■ **Exercise directions**: Could you give these records again with every "Brother" renamed to "Canon" and nothing else altered?

■ **Extracted material**:
○ ○ ○

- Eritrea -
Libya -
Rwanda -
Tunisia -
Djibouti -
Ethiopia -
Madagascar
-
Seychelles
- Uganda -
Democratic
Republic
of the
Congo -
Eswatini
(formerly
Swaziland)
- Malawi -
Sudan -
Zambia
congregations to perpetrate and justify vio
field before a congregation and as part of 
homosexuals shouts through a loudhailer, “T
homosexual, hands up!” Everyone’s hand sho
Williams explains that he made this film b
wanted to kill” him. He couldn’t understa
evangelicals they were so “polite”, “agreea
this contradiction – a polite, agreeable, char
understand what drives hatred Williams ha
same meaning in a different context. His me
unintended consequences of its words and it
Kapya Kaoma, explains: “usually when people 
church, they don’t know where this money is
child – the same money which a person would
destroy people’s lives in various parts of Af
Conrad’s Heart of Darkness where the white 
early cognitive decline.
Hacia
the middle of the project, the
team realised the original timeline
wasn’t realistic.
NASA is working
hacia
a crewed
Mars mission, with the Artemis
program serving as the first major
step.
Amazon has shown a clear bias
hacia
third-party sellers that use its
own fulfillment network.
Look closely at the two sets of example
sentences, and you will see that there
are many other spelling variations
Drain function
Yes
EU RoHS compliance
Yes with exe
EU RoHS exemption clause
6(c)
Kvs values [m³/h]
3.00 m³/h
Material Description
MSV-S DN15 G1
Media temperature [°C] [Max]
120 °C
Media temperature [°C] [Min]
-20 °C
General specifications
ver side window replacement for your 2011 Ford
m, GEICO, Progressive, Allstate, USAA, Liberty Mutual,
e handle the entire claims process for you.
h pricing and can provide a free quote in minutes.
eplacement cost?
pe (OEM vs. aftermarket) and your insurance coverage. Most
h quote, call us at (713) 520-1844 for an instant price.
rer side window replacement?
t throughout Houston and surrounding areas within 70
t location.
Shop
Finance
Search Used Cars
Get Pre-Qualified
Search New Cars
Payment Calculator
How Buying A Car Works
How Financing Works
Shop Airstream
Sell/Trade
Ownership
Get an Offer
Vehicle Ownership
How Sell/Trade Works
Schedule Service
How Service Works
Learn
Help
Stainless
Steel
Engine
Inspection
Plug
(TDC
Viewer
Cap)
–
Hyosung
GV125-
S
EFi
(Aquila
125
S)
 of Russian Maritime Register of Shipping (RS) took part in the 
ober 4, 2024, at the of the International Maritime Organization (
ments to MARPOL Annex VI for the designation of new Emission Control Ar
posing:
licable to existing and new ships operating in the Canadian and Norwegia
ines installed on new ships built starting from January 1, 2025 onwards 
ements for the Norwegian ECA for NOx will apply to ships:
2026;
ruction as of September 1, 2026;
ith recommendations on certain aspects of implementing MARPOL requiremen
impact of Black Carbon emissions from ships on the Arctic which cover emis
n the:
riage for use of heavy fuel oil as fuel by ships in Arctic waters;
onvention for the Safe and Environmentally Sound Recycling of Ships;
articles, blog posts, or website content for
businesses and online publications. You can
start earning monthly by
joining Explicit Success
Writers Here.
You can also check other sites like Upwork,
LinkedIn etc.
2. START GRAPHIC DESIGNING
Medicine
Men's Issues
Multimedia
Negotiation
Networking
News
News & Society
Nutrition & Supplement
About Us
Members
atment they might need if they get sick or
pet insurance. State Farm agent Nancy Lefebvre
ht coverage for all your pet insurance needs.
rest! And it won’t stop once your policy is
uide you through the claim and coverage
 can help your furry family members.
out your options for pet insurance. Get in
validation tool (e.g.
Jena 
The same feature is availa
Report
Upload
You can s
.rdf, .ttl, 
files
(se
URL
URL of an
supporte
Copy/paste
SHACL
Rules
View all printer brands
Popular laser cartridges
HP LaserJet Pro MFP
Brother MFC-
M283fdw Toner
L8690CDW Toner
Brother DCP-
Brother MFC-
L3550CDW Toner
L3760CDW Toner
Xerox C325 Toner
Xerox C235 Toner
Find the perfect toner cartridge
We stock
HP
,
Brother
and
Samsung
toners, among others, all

○ ○ ○

■ **Written response**:
- Eritrea -
Libya -
Rwanda -
Tunisia -
Djibouti -
Ethiopia -
Madagascar
-
Seychelles
- Uganda -
Democratic
Republic
of the
Congo -
Eswatini
(formerly
Swaziland)
- Malawi -
Sudan -
Zambia
congregations to perpetrate and justify vio
field before a congregation and as part of 
homosexuals shouts through a loudhailer, “T
homosexual, hands up!” Everyone’s hand sho
Williams explains that he made this film b
wanted to kill” him. He couldn’t understa
evangelicals they were so “polite”, “agreea
this contradiction – a polite, agreeable, char
understand what drives hatred Williams ha
same meaning in a different context. His me
unintended consequences of its words and it
Kapya Kaoma, explains: “usually when people 
church, they don’t know where this money is
child – the same money which a person would
destroy people’s lives in various parts of Af
Conrad’s Heart of Darkness where the white 
early cognitive decline.
Hacia
the middle of the project, the
team realised the original timeline
wasn’t realistic.
NASA is working
hacia
a crewed
Mars mission, with the Artemis
program serving as the first major
step.
Amazon has shown a clear bias
hacia
third-party sellers that use its
own fulfillment network.
Look closely at the two sets of example
sentences, and you will see that there
are many other spelling variations
Drain function
Yes
EU RoHS compliance
Yes with exe
EU RoHS exemption clause
6(c)
Kvs values [m³/h]
3.00 m³/h
Material Description
MSV-S DN15 G1
Media temperature [°C] [Max]
120 °C
Media temperature [°C] [Min]
-20 °C
General specifications
ver side window replacement for your 2011 Ford
m, GEICO, Progressive, Allstate, USAA, Liberty Mutual,
e handle the entire claims process for you.
h pricing and can provide a free quote in minutes.
eplacement cost?
pe (OEM vs. aftermarket) and your insurance coverage. Most
h quote, call us at (713) 520-1844 for an instant price.
rer side window replacement?
t throughout Houston and surrounding areas within 70
t location.
Shop
Finance
Search Used Cars
Get Pre-Qualified
Search New Cars
Payment Calculator
How Buying A Car Works
How Financing Works
Shop Airstream
Sell/Trade
Ownership
Get an Offer
Vehicle Ownership
How Sell/Trade Works
Schedule Service
How Service Works
Learn
Help
Stainless
Steel
Engine
Inspection
Plug
(TDC
Viewer
Cap)
–
Hyosung
GV125-
S
EFi
(Aquila
125
S)
 of Russian Maritime Register of Shipping (RS) took part in the 
ober 4, 2024, at the of the International Maritime Organization (
ments to MARPOL Annex VI for the designation of new Emission Control Ar
posing:
licable to existing and new ships operating in the Canadian and Norwegia
ines installed on new ships built starting from January 1, 2025 onwards 
ements for the Norwegian ECA for NOx will apply to ships:
2026;
ruction as of September 1, 2026;
ith recommendations on certain aspects of implementing MARPOL requiremen
impact of Black Carbon emissions from ships on the Arctic which cover emis
n the:
riage for use of heavy fuel oil as fuel by ships in Arctic waters;
onvention for the Safe and Environmentally Sound Recycling of Ships;
articles, blog posts, or website content for
businesses and online publications. You can
start earning monthly by
joining Explicit Success
Writers Here.
You can also check other sites like Upwork,
LinkedIn etc.
2. START GRAPHIC DESIGNING
Medicine
Men's Issues
Multimedia
Negotiation
Networking
News
News & Society
Nutrition & Supplement
About Us
Members
atment they might need if they get sick or
pet insurance. State Farm agent Nancy Lefebvre
ht coverage for all your pet insurance needs.
rest! And it won’t stop once your policy is
uide you through the claim and coverage
 can help your furry family members.
out your options for pet insurance. Get in
validation tool (e.g.
Jena 
The same feature is availa
Report
Upload
You can s
.rdf, .ttl, 
files
(se
URL
URL of an
supporte
Copy/paste
SHACL
Rules
View all printer brands
Popular laser cartridges
HP LaserJet Pro MFP
Canon MFC-
M283fdw Toner
L8690CDW Toner
Canon DCP-
Canon MFC-
L3550CDW Toner
L3760CDW Toner
Xerox C325 Toner
Xerox C235 Toner
Find the perfect toner cartridge
We stock
HP
,
Canon
and
Samsung
toners, among others, all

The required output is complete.